NotImplementedError: The following operators are not implemented: {'FakeQuantWithMinMaxVars'}

When I use ‘relay.frontend.from_tensorflow’ to load a .pb model, which is a QAT model with FakeQuantWithMinMaxVars. And the error occurs: NotImplementedError: The following operators are not implemented: {‘FakeQuantWithMinMaxVars’}. I have read thishttps://discuss.tvm.apache.org/t/tensorflow-operator-fakequantwithminmaxvars-not-implemented/706 post, and my question is that how can we support .pb model with fakeQuantNode in TVM directly?

I faced a similar issue with a QAT model as well recently, and stumbled on the same post you mentioned there. After searching around a bit, I understood that the problem with supporting FakeQuantWithMinMaxVars directly is that it doesn’t directly correspond to any combination of relay operators.

Ideally this should have been as easy as introducing a sequence of qnn.quantizeqnn.dequantize. But According to the tensorflow docs for FakeQuantWithMinMaxVars, the computation is not the same as quantize and dequantize in a traditional sense, which I believe is to make it differentiable for training (I’m not an expert in quantization, so don’t take my word for this).
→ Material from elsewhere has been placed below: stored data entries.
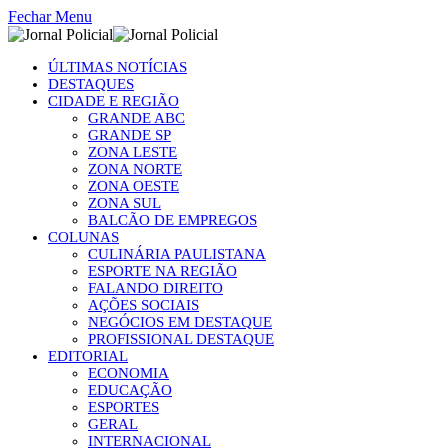
Fechar Menu
ÚLTIMAS NOTÍCIAS
DESTAQUES
CIDADE E REGIÃO
GRANDE ABC
GRANDE SP
ZONA LESTE
ZONA NORTE
ZONA OESTE
ZONA SUL
BALCÃO DE EMPREGOS
COLUNAS
CULINÁRIA PAULISTANA
ESPORTE NA REGIÃO
FALANDO DIREITO
AÇÕES SOCIAIS
NEGÓCIOS EM DESTAQUE
PROFISSIONAL DESTAQUE
EDITORIAL
ECONOMIA
EDUCAÇÃO
ESPORTES
GERAL
INTERNACIONAL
Anyway, I think the easiest solution to this, and what I did as well was to convert to tflite and then import the model. If you would really like to support FakeQuantWithMinMaxVars, I guess you could try to understand exactly how that op gets translated to QuantizeDequantize structure, and recreate that in the tensorflow importer.

@sanirudh Thanks for your reply. I would want ask when you convert the pb model(floating point)to tflite model, you just remove the FakeQuantWithMinMaxVars nodes(tflite model still floating point)? Or you will convert the floating point model to fixed point model at the same time?As we know, when we deploy a QAT model, we may quantitate it to get better performance.

Hi @RussellRao, happy to help :).

When you export a model as tflite (with tflite converter perhaps) it automatically changes the FakeQuantWithMinMaxVars nodes into a pairs of Quantize -> Dequantize nodes. This can be directly imported into TVM where they get imported as qnn.quantize -> qnn.dequantize nodes.

Then we can run the FakeQuantizationToInteger pass. This pass will replace the floating point ops with fixed_point variants using the quantization params from the surrounding qnn.dequantize and qnn.quantize.

For example, if you have a subgraph of qnn.dequantize -> nn.conv2d -> qnn.quantize, this gets replaced into a qnn.conv2d op. Here the original nn.conv2d was working with floating point operations and the new qnn.conv2d works with fixed point using the quant params taken from the surrounding qnn.dequantize and qnn.quantize.

1 Like

Hi @sanirudh Thanks a lot, I will have a try :slightly_smiling_face:

1 Like

Hi @sanirudh ,A part of my origin pb model is:image , and then I use toco to convert this pb model to tflite model:image . From above result, we see the FakeQuantWithMinMaxVars node is converted to FakeQuant node, and I print the relay ir before optimized:

, it seems that the FakeQuant node was divided into many basic ops which I think equal to quantize + dequantize. My question is that: in this process, I didnt see the pairs of Quantize → Dequantize` nodes, is there any wrong? Looking forward to your reply, thanks~

I’m not familiar with the TOCO converter, so don’t know why it generates another FakeQuant Node in tflite.

In this case, after we import the model, it does seem like a quantize and dequantize is implemented using a bunch of ops, but that is a problem as we need the actual qnn.quantize and qnn.dequantize nodes. I took a look at the tflite frontend and for FakeQuant, it does seem to be converted to a bunch of ops as seen here

I used the TFLiteConverter as my model was a v1 frozen graph.

When we use the TFLite converter, we get an actual Quantize and Dequantize nodes, and that gets imported into relay as the qnn.quantize and qnn.dequantize nodes. This is needed as TVM can then identify the quantize and dequantize ops directly and use them to do pattern matching (when running the FQ2I pass) for replacing the original nn.conv2d that works in floating point to qnn.conv2d that works on fixed points.

Is it possible for you to use the TFLite converter, as that might make things easier. If not, you might have to write some pattern matching pass to identify the group of ops that correspond to quantize/dequantize and replace it with an actual qnn.quantize/qnn.dequantize in Relay, before applying the FQ2I pass.